■ **Exercise description**:
Repeat the listing exactly. Pictures stay out of your copy.

■ **Exercise input**:
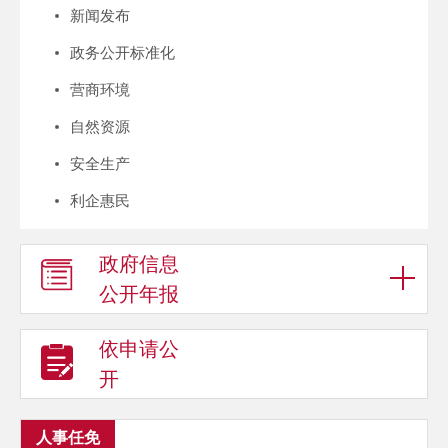
新闻发布
政务公开标准化
营商环境
自然资源
安全生产
利企惠民
政府信息
公开年报
依申请公
开
人事任免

■ **Solution for this problem**:
新闻发布
政务公开标准化
营商环境
自然资源
安全生产
利企惠民
政府信息
公开年报
依申请公
开
人事任免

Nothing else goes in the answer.